- **PROMPT**: Below are the records; pull every line that includes "middle".
RECORD EXTRACTS below:
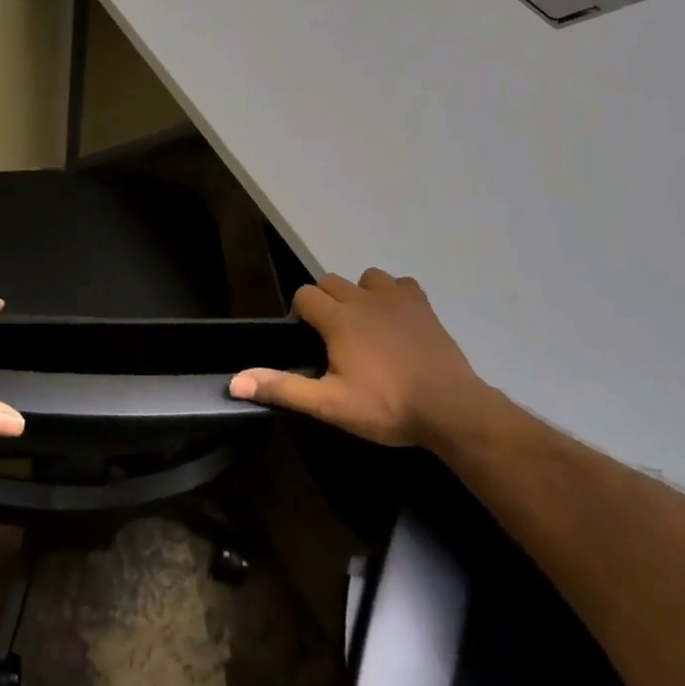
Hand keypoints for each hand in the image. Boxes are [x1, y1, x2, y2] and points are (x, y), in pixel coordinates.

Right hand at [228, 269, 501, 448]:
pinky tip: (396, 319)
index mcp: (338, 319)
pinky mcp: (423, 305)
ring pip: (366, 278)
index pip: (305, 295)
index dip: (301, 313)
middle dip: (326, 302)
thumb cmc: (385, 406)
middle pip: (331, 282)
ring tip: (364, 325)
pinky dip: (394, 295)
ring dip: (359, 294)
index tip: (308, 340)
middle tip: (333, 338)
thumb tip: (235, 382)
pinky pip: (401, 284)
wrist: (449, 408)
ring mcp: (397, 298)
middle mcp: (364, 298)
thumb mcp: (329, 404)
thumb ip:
End of RECORD EXTRACTS.
- **SOLUTION**:
middle dip: (326, 302)
middle pip: (331, 282)
middle tip: (333, 338)
middle mcp: (364, 298)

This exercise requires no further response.